Eintracht Braunschweig: Der Wydra-Ausfall & die Folgen

Chance für Winter-Neuzugang Diakhite?

Autor: Christoph Volk Veröffentlicht: Montag, 18.01.2021 | 15:54
BTSV-Coach Daniel Meyer.

Daniel Meyer muss im Heimspiel am Samstag seine Defensive notgedrungen umbauen. ©imago images/Picture Point

Auch wenn Eintracht Braunschweig am Wochenende gegen Würzburg den Befreiungsschlag verpasste, war man beim BTSV in Anbetracht der doppelten Unterzahl durchaus zufrieden mit einem Punkt. Dominik Wydra war dabei der erste „Löwe“, für den der Arbeitstag vorzeitig beendet war. Die Partie gegen den HSV am kommenden Samstag wird der 26-Jährige somit verpassen.

Damit steht Trainer Daniel Meyer vor einem Problem: Der Österreicher war bislang gesetzt und unumstößliches Mitglied der Startelf. Für die ebenfalls gesetzten Brian Behrendt und Jannis Nikolaou wird Meyer nun also einen neuen Partner finden müssen. Schneller als erwartet könnte so die Stunde von Oumar Diakhite schlagen.

Erneuter Anlauf mit der Viererkette eine Alternative

„Neben seinen defensiven Qualitäten verfügt er auch über die nötige Ruhe im Spielaufbau“, hob Geschäftsführer Sport Peter Vollmann bereits bei der Verpflichtung des 27-Jährigen hervor. Da gegen die Hamburger mit einem Plus an Ballbesitz für die Gäste zu rechnen ist, wird die Eintracht ihre Umschaltmomente nutzen müssen.

Hier bereits aus der Tiefe heraus zu agieren dürfte ein probates Mittel sein, den im bisherigen Saisonverlauf defensiv immer wieder anfälligen Aufstiegsanwärter zu überrumpeln. Mit Michael Schultz, Nico Klaß oder Felix Burmeister hat Meyer zwar weitere Alternativen, deren bisherige Spielzeiten in Verbindung mit der Diakhite-Verpflichtung im Winter machen aber deutlich, dass sich das Vertrauen des Trainers in dieses Trio im Rahmen hält.

Sollte Diakhite noch kein Startelf-Kandidat sein, ist auch eine Systemumstellung im Rahmen des Möglichen. Gegen die Kickers bot Meyer nach der Pause bereits eine Viererkette auf, nach Wydras Platzverweis rund fünf Minuten nach Wiederbeginn war die Aussagekraft dieses Ansatzes aber bereits wieder hinfällig.

Egal, für welchen Ansatz sich die „Löwen“ entscheiden, die Partie gegen Hamburg wird nach torlosen Unentschieden gegen Düsseldorf und Würzburg ohnehin zur Nagelprobe für den Defensivverbund werden: Die 31 Saisontore von Simon Terodde & Co. sind gemeinsam mit Bochum Bestwert in der 2. Liga.

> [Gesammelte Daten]
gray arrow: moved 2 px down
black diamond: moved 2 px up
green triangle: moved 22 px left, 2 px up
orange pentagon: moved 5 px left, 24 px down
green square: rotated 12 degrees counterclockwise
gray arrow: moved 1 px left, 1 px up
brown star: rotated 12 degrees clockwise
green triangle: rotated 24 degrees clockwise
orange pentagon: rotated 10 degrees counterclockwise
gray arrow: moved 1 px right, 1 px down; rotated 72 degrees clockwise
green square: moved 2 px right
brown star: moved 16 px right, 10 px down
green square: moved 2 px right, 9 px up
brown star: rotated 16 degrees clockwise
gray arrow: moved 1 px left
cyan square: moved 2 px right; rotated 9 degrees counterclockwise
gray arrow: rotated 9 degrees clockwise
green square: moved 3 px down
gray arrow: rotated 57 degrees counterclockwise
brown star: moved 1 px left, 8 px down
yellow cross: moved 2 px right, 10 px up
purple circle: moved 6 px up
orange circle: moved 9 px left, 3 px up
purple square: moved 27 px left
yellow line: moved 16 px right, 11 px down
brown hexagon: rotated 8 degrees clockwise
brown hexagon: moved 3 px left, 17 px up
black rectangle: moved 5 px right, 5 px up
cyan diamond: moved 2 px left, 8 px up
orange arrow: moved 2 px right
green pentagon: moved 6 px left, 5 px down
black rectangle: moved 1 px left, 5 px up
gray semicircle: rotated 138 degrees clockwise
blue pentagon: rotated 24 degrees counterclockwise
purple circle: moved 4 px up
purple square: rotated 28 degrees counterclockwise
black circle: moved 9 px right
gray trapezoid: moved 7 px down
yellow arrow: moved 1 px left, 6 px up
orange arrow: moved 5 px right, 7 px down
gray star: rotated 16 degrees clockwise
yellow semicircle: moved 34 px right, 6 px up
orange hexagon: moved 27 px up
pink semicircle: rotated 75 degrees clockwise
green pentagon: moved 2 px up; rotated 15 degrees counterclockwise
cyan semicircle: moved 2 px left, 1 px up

> [Übungsaufgaben]
1. Gib den Abschnitt aus dem Artikel über Eintracht Braunschweig von „Erneuter Anlauf mit“ bis einschließlich „im Rahmen hält.“ wortgetreu wieder.
2. Prüfe, ob die folgenden Aussagen mit dem Artikel über Eintracht Braunschweig übereinstimmen, und beantworte jede mit Ja oder Nein samt den entscheidenden Worten als wörtliches Zitat: (a) Dominik Wydra ist Österreicher. (b) Gegen Düsseldorf hat Braunschweig gewonnen. (c) Oumar Diakhite ist 26 Jahre alt.
Für die Aufgaben braucht man die Daten nicht.

> [Lösungen]
1.
Erneuter Anlauf mit der Viererkette eine Alternative

„Neben seinen defensiven Qualitäten verfügt er auch über die nötige Ruhe im Spielaufbau“, hob Geschäftsführer Sport Peter Vollmann bereits bei der Verpflichtung des 27-Jährigen hervor. Da gegen die Hamburger mit einem Plus an Ballbesitz für die Gäste zu rechnen ist, wird die Eintracht ihre Umschaltmomente nutzen müssen.

Hier bereits aus der Tiefe heraus zu agieren dürfte ein probates Mittel sein, den im bisherigen Saisonverlauf defensiv immer wieder anfälligen Aufstiegsanwärter zu überrumpeln. Mit Michael Schultz, Nico Klaß oder Felix Burmeister hat Meyer zwar weitere Alternativen, deren bisherige Spielzeiten in Verbindung mit der Diakhite-Verpflichtung im Winter machen aber deutlich, dass sich das Vertrauen des Trainers in dieses Trio im Rahmen hält.

2.
(a) Ja: „Der Österreicher war bislang gesetzt und unumstößliches Mitglied der Startelf.“
(b) Nein: „nach torlosen Unentschieden gegen Düsseldorf und Würzburg“
(c) Nein: „bei der Verpflichtung des 27-Jährigen“